With no reason to stop, we pressed on toward Needles, getting there about three hours after we’d left Kingman. This was another town with lots of cheap ($20-30) motels, as well as lots of car repair shops (people famously break down in the desert, and towns are 50-100 miles apart), but very few food options. We found lunch at the Burger Hut, and old drive-up food stand with shaded outdoor seating. Their menu had multiple vegetarian options, and the quality was decent for this type of place.

Our preference was to cover the drive from Needles to Indio at night to give our truck and ourselves a reprieve from the oppressive summer desert heat. The gremlins that messed with our schedule had other ideas.

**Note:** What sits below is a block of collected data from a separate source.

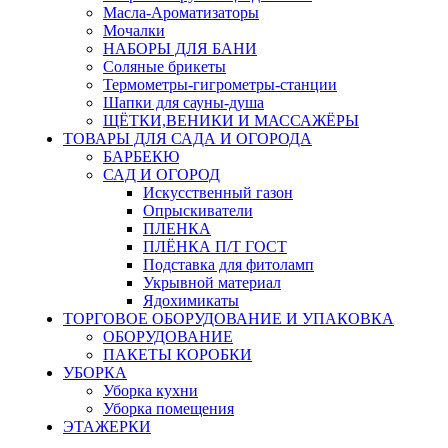
Масла-Aроматизаторы
Мочалки
НАБОРЫ ДЛЯ БАНИ
Соляные брикеты
Термометры-гигрометры-станции
Шапки для сауны-душа
ЩЁТКИ,ВЕНИКИ И МАССАЖЁРЫ
ТОВАРЫ ДЛЯ САДА И ОГОРОДА
БАРБЕКЮ
САД И ОГОРОД
Искусственный газон
Опрыскиватели
ПЛЕНКА
ПЛЁНКА П/Т ГОСТ
Подставка для фитоламп
Укрывной материал
Ядохимикаты
ТОРГОВОЕ ОБОРУДОВАНИЕ И УПАКОВКА
ОБОРУДОВАНИЕ
ПАКЕТЫ КОРОБКИ
УБОРКА
Уборка кухни
Уборка помещения
ЭТАЖЕРКИ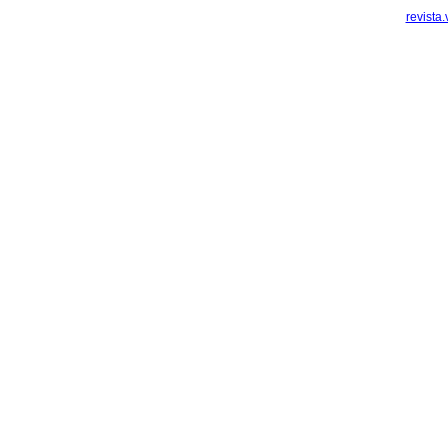
revista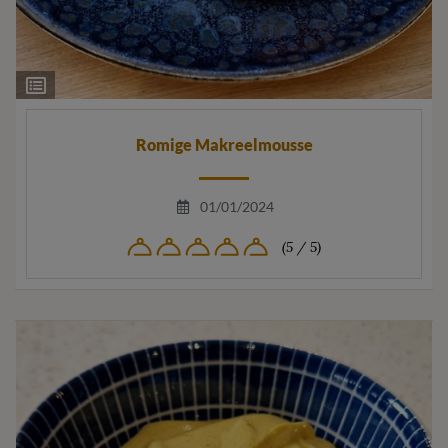
Ingrediëntenlijst
Romige Makreelmousse
01/01/2024
(5 / 5)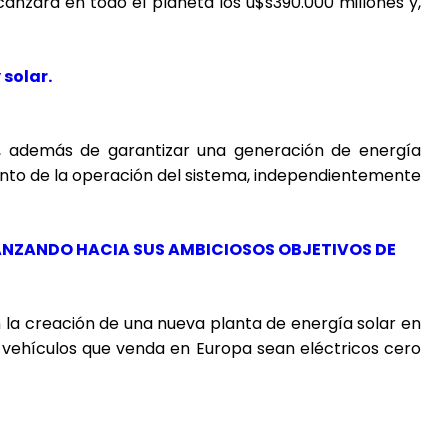
canzará en todo el planeta los u$s390.000 millones y,
 solar.
ar, además de garantizar una generación de energía
nto de la operación del sistema, independientemente
VANZANDO HACIA SUS AMBICIOSOS OBJETIVOS DE
 la creación de una nueva planta de energía solar en
 vehículos que venda en Europa sean eléctricos cero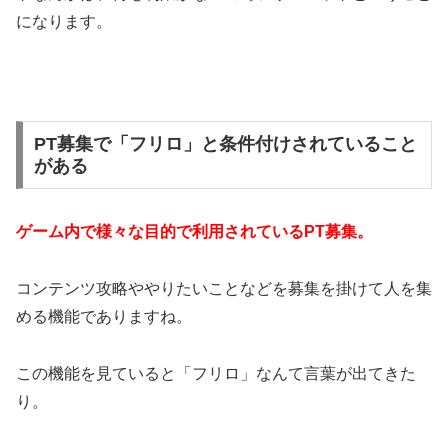
になります。
PT募集で「フリロ」と条件付けされていること
がある
ゲーム内で様々な目的で利用されているPT募集。
コンテンツ攻略ややりたいことなどを募集を掛けて人を集
める機能でありますね。
この機能を見ていると「フリロ」なんて言葉が出てきた
り。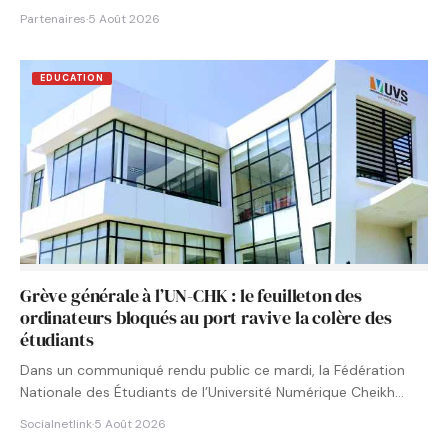
Partenaires
·
5 Août 2026
EDUCATION
Grève générale à l’UN-CHK : le feuilleton des
ordinateurs bloqués au port ravive la colère des
étudiants
Dans un communiqué rendu public ce mardi, la Fédération
Nationale des Étudiants de l’Université Numérique Cheikh
Hamidou KANE…
Socialnetlink
·
5 Août 2026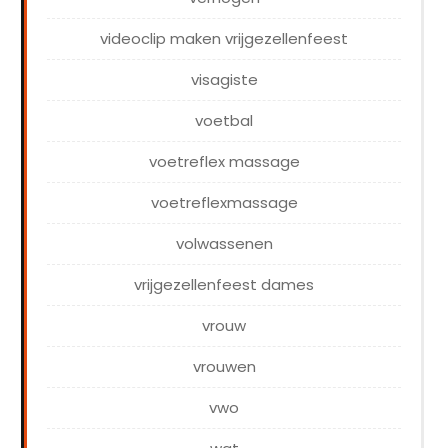
videoclip maken vrijgezellenfeest
visagiste
voetbal
voetreflex massage
voetreflexmassage
volwassenen
vrijgezellenfeest dames
vrouw
vrouwen
vwo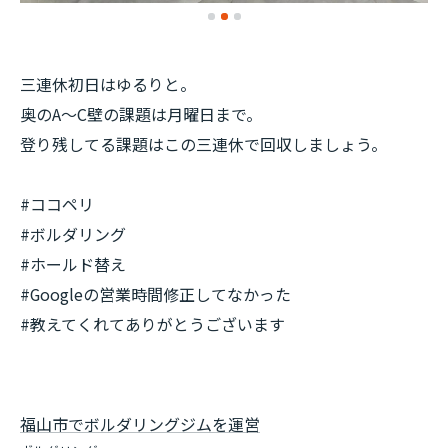
三連休初日はゆるりと。
奥のA〜C壁の課題は月曜日まで。
登り残してる課題はこの三連休で回収しましょう。
#ココペリ
#ボルダリング
#ホールド替え
#Googleの営業時間修正してなかった
#教えてくれてありがとうございます
福山市でボルダリングジムを運営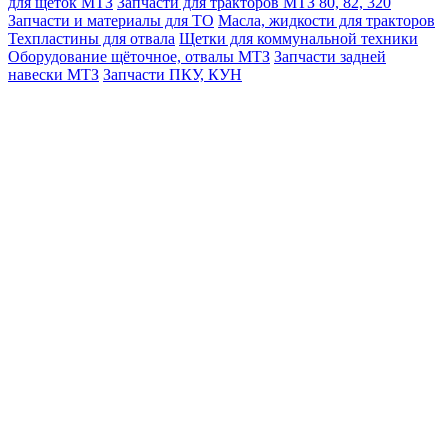
для щеток МТЗ
Запчасти для тракторов МТЗ 80, 82, 320
Запчасти и материалы для ТО
Масла, жидкости для тракторов
Техпластины для отвала
Щетки для коммунальной техники
Оборудование щёточное, отвалы МТЗ
Запчасти задней
навески МТЗ
Запчасти ПКУ, КУН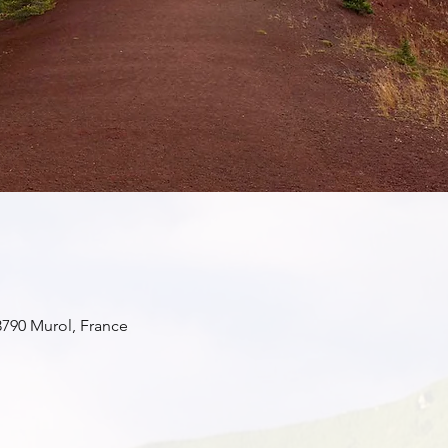
3790 Murol, France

After about a half-hour, the novelty of the desert started to wear off, so Rozie napped through most of the monotony of the drive to Desert Center, where we were forced onto Interstate 10.

The next exit was onto a road that our map said would bring us into the Coachella Valley, just north of the Salton Sea. It turned out to also be a change of scenery, as we wound through grey mountains with nearly non-existent plant growth. We pulled over to take a break at a place we ended up calling “the moon.”

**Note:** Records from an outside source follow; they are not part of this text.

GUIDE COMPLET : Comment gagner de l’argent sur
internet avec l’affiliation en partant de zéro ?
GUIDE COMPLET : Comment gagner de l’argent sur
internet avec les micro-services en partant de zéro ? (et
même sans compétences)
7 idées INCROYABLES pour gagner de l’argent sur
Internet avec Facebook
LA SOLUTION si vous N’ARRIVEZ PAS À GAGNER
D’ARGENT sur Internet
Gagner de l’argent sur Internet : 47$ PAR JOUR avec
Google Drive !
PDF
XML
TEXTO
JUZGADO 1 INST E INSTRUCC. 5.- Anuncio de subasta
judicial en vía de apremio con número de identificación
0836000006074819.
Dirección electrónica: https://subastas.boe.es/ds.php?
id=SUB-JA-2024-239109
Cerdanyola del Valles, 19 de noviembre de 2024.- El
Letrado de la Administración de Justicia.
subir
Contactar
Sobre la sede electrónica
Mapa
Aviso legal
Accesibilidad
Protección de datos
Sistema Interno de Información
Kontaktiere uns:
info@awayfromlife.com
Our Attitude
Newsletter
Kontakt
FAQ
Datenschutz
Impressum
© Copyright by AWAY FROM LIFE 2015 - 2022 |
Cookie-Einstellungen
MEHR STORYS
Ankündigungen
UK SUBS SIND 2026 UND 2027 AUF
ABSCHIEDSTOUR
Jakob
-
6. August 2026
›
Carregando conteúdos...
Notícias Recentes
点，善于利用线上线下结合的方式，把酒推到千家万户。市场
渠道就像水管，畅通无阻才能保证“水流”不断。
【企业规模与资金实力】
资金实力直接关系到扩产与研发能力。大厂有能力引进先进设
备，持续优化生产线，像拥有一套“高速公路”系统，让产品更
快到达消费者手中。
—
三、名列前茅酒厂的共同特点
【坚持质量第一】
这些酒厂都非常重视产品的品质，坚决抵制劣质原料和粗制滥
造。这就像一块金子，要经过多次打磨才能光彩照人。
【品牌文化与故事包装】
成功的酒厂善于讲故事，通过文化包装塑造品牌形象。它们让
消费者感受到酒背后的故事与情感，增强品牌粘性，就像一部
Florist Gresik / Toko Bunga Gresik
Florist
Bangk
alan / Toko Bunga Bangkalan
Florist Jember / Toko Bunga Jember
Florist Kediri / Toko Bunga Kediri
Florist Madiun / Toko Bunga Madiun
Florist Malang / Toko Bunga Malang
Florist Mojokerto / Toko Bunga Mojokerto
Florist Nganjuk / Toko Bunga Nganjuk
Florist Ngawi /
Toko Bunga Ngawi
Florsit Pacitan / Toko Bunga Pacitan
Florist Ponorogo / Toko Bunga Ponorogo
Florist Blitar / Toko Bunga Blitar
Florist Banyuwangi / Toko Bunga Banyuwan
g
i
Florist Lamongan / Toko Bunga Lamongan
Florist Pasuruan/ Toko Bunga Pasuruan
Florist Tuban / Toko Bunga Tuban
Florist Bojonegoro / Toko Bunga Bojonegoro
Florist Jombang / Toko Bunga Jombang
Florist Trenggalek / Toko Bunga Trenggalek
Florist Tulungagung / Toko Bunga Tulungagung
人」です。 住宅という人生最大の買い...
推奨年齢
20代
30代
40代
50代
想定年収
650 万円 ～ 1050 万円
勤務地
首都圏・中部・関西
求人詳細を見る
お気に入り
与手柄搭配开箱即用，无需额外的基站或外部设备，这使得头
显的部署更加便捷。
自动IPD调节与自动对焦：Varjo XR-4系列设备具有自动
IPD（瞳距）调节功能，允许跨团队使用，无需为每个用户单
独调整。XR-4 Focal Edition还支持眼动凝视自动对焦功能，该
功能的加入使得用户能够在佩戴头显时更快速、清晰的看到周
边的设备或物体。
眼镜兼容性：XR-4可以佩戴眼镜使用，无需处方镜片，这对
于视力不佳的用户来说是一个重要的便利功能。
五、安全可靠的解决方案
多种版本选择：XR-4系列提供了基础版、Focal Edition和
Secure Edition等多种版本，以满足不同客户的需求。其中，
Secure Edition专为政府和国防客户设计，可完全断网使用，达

When we left the moonscape, we were presented with carpets of green irrigated land leading down to the Salton Sea. The Salton Sea is the result of a monumental screw-up at around the turn of the Twentieth Century, when canals to provide irrigation water to the Imperial Valley were breached, and the Colorado River flowed into the bottom of this deep valley (250 feet below sea level) for a couple of years before it was stopped.

Since then, irrigation run-off supplied enough water to make up for evaporation, but the salinity (the land was already a salt flat) kept increasing to the point that almost nothing can live in that water any more. The orange groves and tomato farms we passed seemed quite out-of-place in this unforgiving environment.

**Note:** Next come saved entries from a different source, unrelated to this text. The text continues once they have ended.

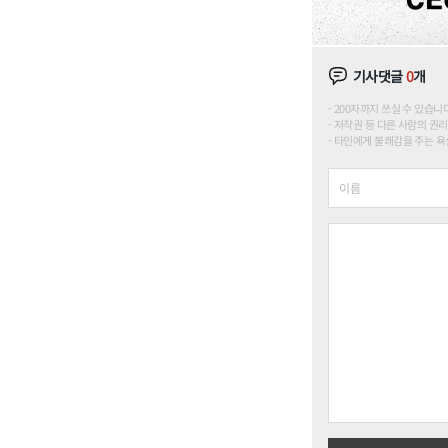
기사댓글
0
개
200자까지 쓰실 수 있습니다. (
저작권 등 다른 사람의 권리
타인에게 불쾌감을 주는 욕설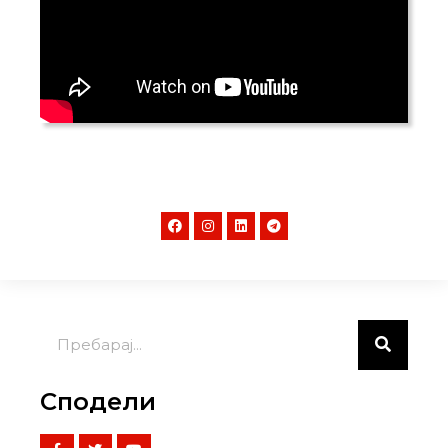
Сподели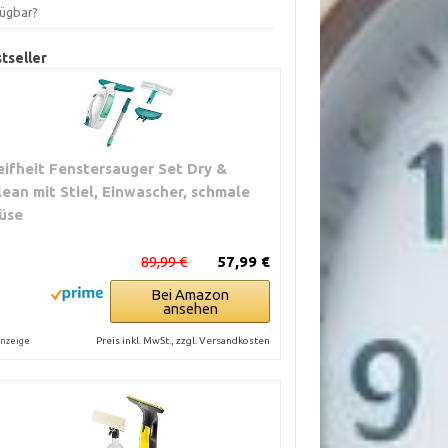
fügbar?
tseller
eifheit Fenstersauger Set Dry &
lean mit Stiel, Einwascher, schmale
üse
89,99 €
57,99 €
Bei Amazon
ansehen
Preis inkl. MwSt., zzgl. Versandkosten
nzeige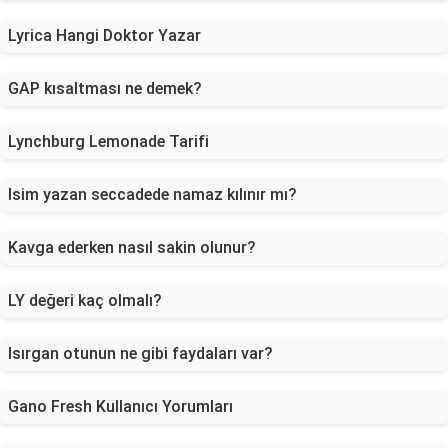
Lyrica Hangi Doktor Yazar
GAP kısaltması ne demek?
Lynchburg Lemonade Tarifi
Isim yazan seccadede namaz kılınır mı?
Kavga ederken nasıl sakin olunur?
LY değeri kaç olmalı?
Isırgan otunun ne gibi faydaları var?
Gano Fresh Kullanıcı Yorumları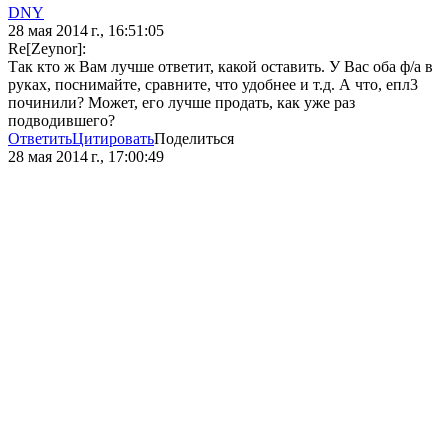
DNY
28 мая 2014 г., 16:51:05
Re[Zeynor]:
Так кто ж Вам лучше ответит, какой оставить. У Вас оба ф/а в
руках, поснимайте, сравните, что удобнее и т.д. А что, епл3
починили? Может, его лучше продать, как уже раз
подводившего?
Ответить
Цитировать
Поделиться
28 мая 2014 г., 17:00:49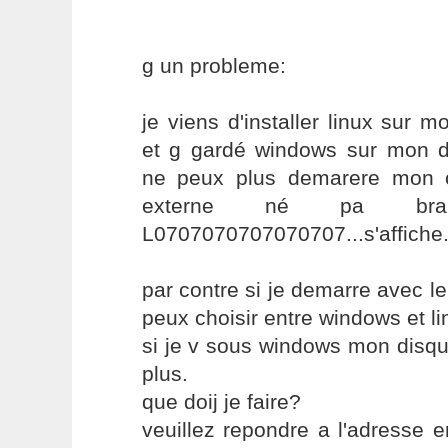
g un probleme:
je viens d'installer linux sur 
et g gardé windows sur mon di
ne peux plus demarere mon o
externe né pa branc
L0707070707070707...s'affiche
par contre si je demarre avec le
peux choisir entre windows et li
si je v sous windows mon disqu
plus.
que doij je faire?
veuillez repondre a l'adresse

One crop that is suited to this environment is dates, and once we got onto California 111 we saw a lot of date palm plantations (groves? farms?). This is where most American-grown dates come from, and we stopped at the warehouse of an organic date wholesaler in Coachella to get some.

We have begun the part of the trip where Obbie gives Rozie a tour of his old backyard from his time in California between 1978 and 1991. A back-road side trip from Indio passed some places he once lived in Thousand Palms before we turned south on Bob Hope Drive toward Palm Desert. After a long hot day, we were so done with the desert and eagerly climbed toward the switch-backs that would bring us to a higher and cooler elevation.

Pines to Palms Highway is an iconic road that’s featured in many car (and truck) commercials. It’s also where Jimmy Durante “kicked the bucket” in “It’s a Mad Mad Mad Mad World.” From the view point on the top you can see a strange pattern in the landscape, where half the sections (square miles) were reserved for Indigenous and the others were occupied by white settlers (and their heavily watered golf courses). All the water went to the “white” sections, leaving the desert looking like a green and brown checkerboard.

It was getting late, so we headed down the road and set up camp at Lake Hemet. It was still warm, but cool enough to get a good night’s rest near an artificial lake.